De bajo carisma, al final su presencia constante y las renuncias a lo personal construyeron el discurso vital como reina: la lealtad a su cargo sumó admiración a pesar de la controversia como monarca de un país moderno.
Cada uno de nosotros tiene con probabilidad una opinión definida sobre la reina Isabel II: sobre su persona, su reinado o sus acciones concretas. Al final, ha sido durante 7 décadas el personaje público número uno de uno de los países más influyentes del globo, Reino Unido.
No hay duda de que lo que entraña su figura, el papel de reina de un autodenominado imperio, está lleno de controversia. Los hay defensores de la monarquía y los que se oponen a ella. Hay quienes aprecian una figura aglutinadora y quienes encuentran que sobra como representante de sus países o territorios. Quienes admiran su profesionalidad y quienes la juzgan sobre todo por la faceta familiar que ha trascendido. Quienes la adoran por su tesón y quienes la detestan porque Inglaterra ha invadido territorios (sin ir más lejos, Gibraltar en España o las Malvinas en Argentina).
De carácter introvertido, con unos intereses reducidos y bajo carisma, esta chica criada entre algodones a la que tocó ser reina entendió enseguida lo que se esperaba de ella y se puso a disposición, lo que implica llevar a cabo una serie de renuncias en el plano personal.
Uno de los elementos que deja claro su renuncia de lo personal en pos de su rol es la gestión de su apariencia. Isabel, de rasgos alejados de los cánones de belleza, no sucumbió a alterar su fisionomía de forma artificial: ni operaciones estéticas ni postizos, más allá de un sutil maquillaje donde lo que más destacaba eran unos labios pintados de un color alegre.

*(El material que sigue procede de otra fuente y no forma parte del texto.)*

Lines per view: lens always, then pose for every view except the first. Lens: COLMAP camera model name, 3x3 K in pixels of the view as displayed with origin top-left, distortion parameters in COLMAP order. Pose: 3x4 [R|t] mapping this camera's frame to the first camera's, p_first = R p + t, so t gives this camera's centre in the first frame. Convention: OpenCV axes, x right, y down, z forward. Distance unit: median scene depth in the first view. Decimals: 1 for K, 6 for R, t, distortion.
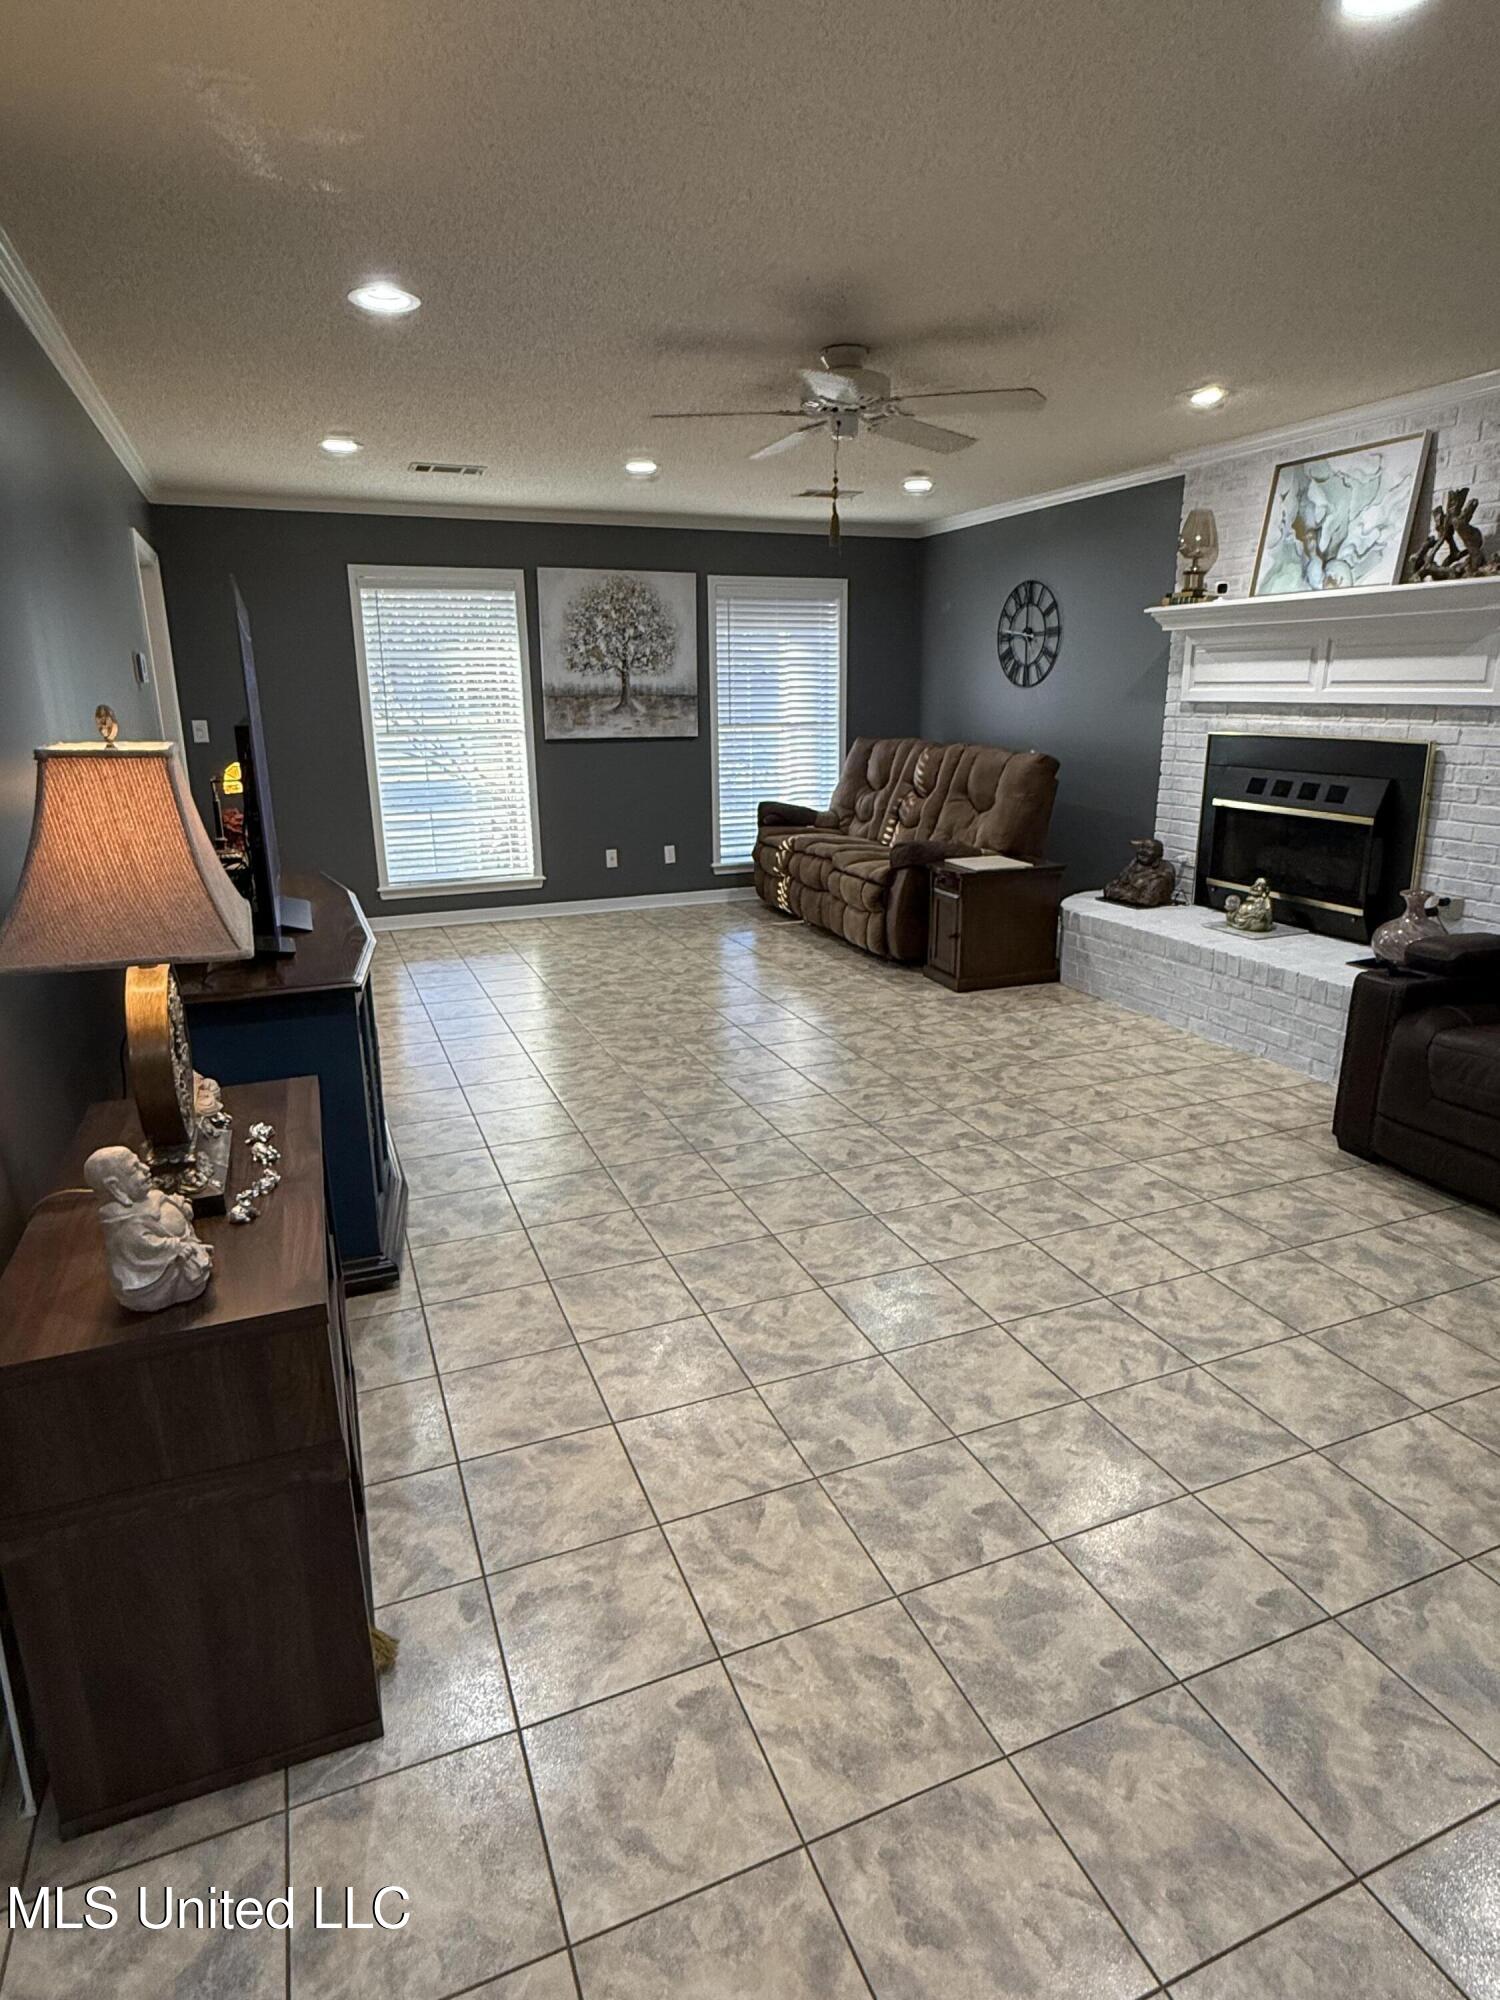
lens RADIAL K [[1134.1, 0, 753.0], [0, 1134.1, 995.0], [0, 0, 1]] dist [-0.005388, -0.000698]
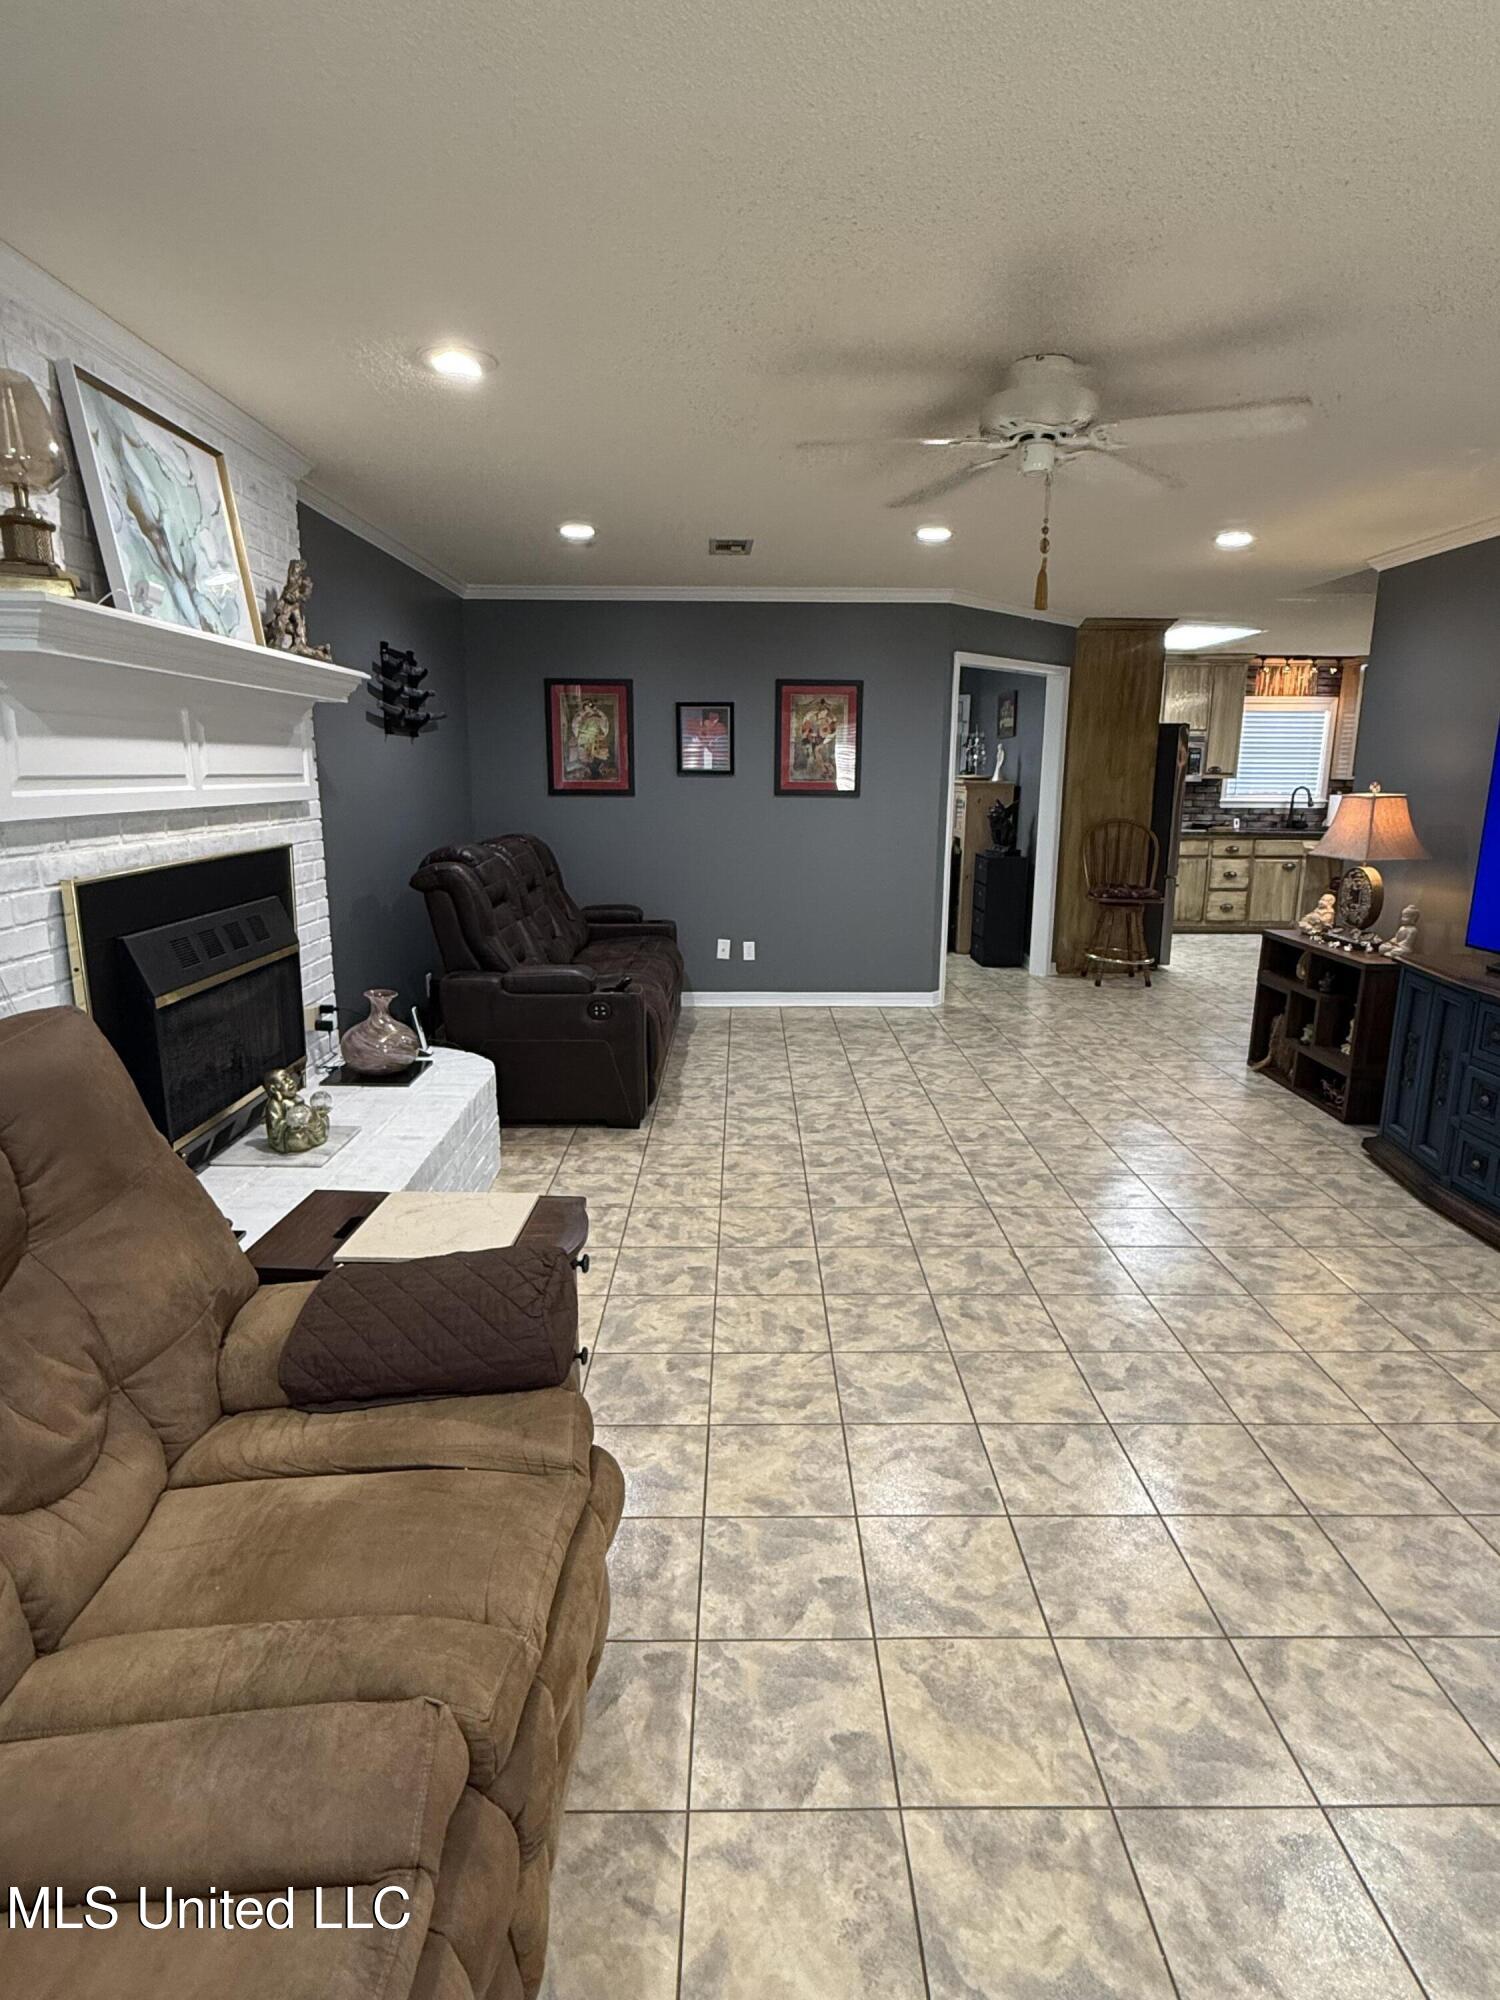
lens RADIAL K [[1057.8, 0, 756.5], [0, 1057.8, 1003.1], [0, 0, 1]] dist [-0.000889, -0.000302]
pose [[-0.929428, -0.076857, 0.360910, -0.032708], [0.099557, 0.889569, 0.445820, -0.493298], [-0.355319, 0.450289, -0.819139, 1.782289]]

Entregó su propia imagen personal a la comunicación que requerían sus circunstancias, la de una jefa de estado pendiente de los asuntos del país y en ningún caso del espejo.
Cultivó (o dejó que le cultivaran) una imagen personal discreta y sobria, sin apenas cambios en décadas, alejada siempre de todas las tendencias. Nunca fue a la moda ni en las prendas de ropa ni en el peinado o complementos. Una imagen que la situaba, como mujer, en un punto intermedio en la dimensión de la feminidad. Porque no es lo mismo la jefa de estado que una reina consorte, en la que el papel es secundario y por lo tanto, puede ser menos neutro. Ese poco carisma en este caso era útil. Felipe, su marido, pudo permitirse sesr todo lo carismático que quiso, sin importar las consecuencias.
Su apariencia era previsible y hasta aburrida en sus últimas décadas: prendas monocolor, tocado a juego, y guantes-bolso-zapatos del mismo color. Perlas de día y un broche en la solapa, y las joyas de la corona en los grandes eventos. Huyendo del glamour y la pompa, en realidad establecía el colmo del glamour. Y es que en esa elegancia serena no cabían errores, ni protocolarios ni de interpretación: la reina siempre iba correcta.
Su comunicación no verbal destacaba asimismo por su baja expresividad emocional, que al igual que su imagen personal estaba al servicio de lo que requería su liderazgo, tal como parece que lo entendía. Esa baja expresividad, fruto tanto de su personalidad baja en neuroticismo como de su educación victoriana, le ha jugado alguna mala pasada en contextos de tragedia, donde lo óptimo hubiera sido mostrarse empática y cercana al dolor del pueblo.
Pero al margen de esas faltas puntuales de humanidad, que en realidad también la hacían humana a ella, lo más característico de su comunicación fue su presencia. Sin grandes ideas propias y con una agenda llena de viajes y actos oficiales, daba prioridad a estar presente. La presencia fue su forma de comunicar lealtad al cargo, como reina de Reino Unido y como jefa de estado de varias naciones.
También, como jefa de la Commonwealth, que agrupa a 56 naciones (y 2.400 millones de personas) que aceptan su liderazgo aunque sea de cartón piedra. La presencia como expresión de su infatigable sentido del deber. Porque, como dijo Victor Hugo, «el deber recuerda a la felicidad de los demás».